阮元則和母親一同回了陳集,為學習方便,在陳集便住在林家,那喬椿齡先生字書酉,日常以字顯,便稱為喬書酉。阮元剛一聽得喬書酉授課,便知果然頗具才學,講起經義章句,清楚明白,雖不如胡廷森那般才華橫溢,但字字句句,都十分踏實,阮元也愿意和他多交流。
林氏父親林廷和,曾做過大田縣知縣,家里雖非大富大貴,也頗有積蓄,林廷和也是愛好讀書之人,家中存書頗多。所以阮元到了林家,一樣可以博學通識,不知不覺間,又有不少進益。
讀書進學,非一日之功,不知不覺間,已經兩年多過去,這一日已是乾隆四十一年初冬,阮元拿了朱子注解過的《周易本義》,便來向喬書酉請教。

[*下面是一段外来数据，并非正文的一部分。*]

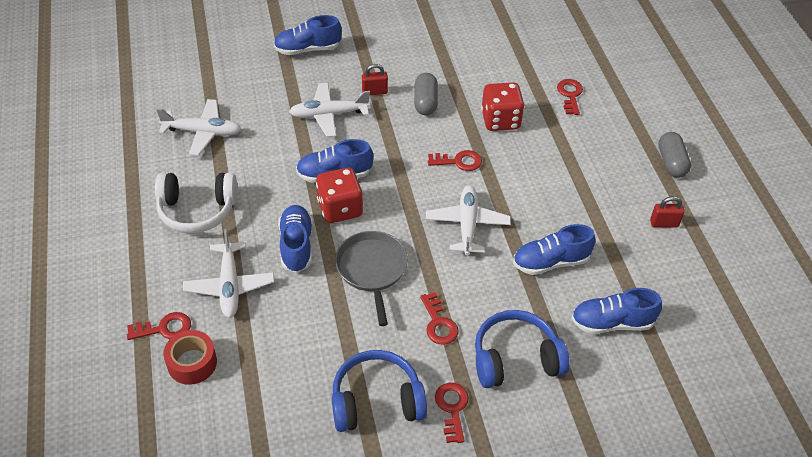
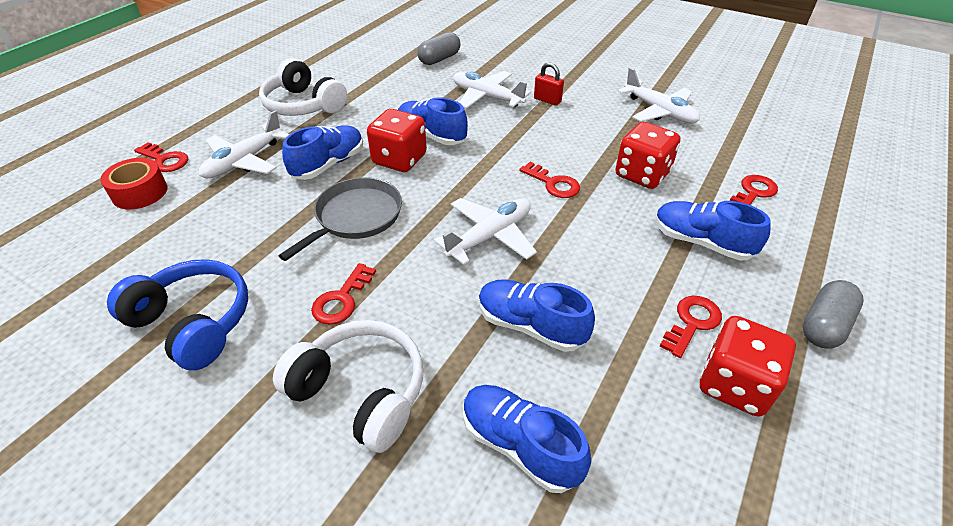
camera: 45 degrees right, 5 degrees down
(203, 132) = (381, 65): white plane -> white plane (659, 111)
(308, 49) = (532, 53): blue shoe -> blue shoe (701, 242)
(425, 102) = (583, 127): grey capsule -> grey capsule (439, 59)
(452, 408) = (236, 386): red key -> red key (692, 322)
(515, 359) = (360, 392): blue headphones -> white headphones
(664, 223) = (734, 384): red padlock -> red dice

喬書酉精于《周易》,對于阮元不解之處,一一耐心講解,平日師徒教學,一向如此,喬書酉也不問阮元家事和其他喜好。但這一天,眼看阮元的問題即將解釋清楚,喬書酉忽然停下,道:“元兒,進官學的事,最近可有考慮?”
阮元一驚,不想喬先生竟然關心起這個來,答道:“先生,元兒平日便一直如今日這般,《四書》近些日子,也已經記熟了,可官學的事,還沒多想。”喬書酉倒也不生氣,而是一如既往,耐心的和阮元講起官學之事來。
其實所謂“官學”之事,便已經是科舉考試的范疇,一般提起科舉考試,往往會從考秀才(其實秀才是民間稱號,清代官方并無秀才一詞,而是使用“生員”這個詞語來稱呼所謂的秀才。)開始視為參加科舉,經舉人、會試、殿試而成進士。但在生員考試之前,學生還要通過本縣、本府的縣試、府試,才有資格考院試。因而,在概括科舉考試時,最廣義的概括方式,是從本縣的縣試開始,考生要經歷縣、府、院、鄉、會、殿六場考試,才能一路披荊斬棘,最后成為進士。
相對后期大浪淘沙一般的鄉試、會試,最初的縣試和府試,整體難度不大,只要是有條件讀書進學的,達到一定年齡都會去參加。雖說也有一次考試考不中的,但多堅持幾年,考過府試并不算太難。而縣試、府試中取得優異成績的考生,便可以得到“進官學”的資格,到所在府、縣的官方學校進修。阮家早年就是因為儀征縣縣學名額多,為方便進學,才改了籍貫到儀征。如果阮元兩試通過,成績也說得過去,就可以進入儀征縣學學習了。
雖然生員也不能為官,但只有通過了院試,點了生員,才可以得到見知縣不跪,上公堂有座位,和免除差徭的優待。所以對于讀書人而言,最基本的目標,也是成為生員,否則便與平民無甚大異,同列之間,也難以啟齒。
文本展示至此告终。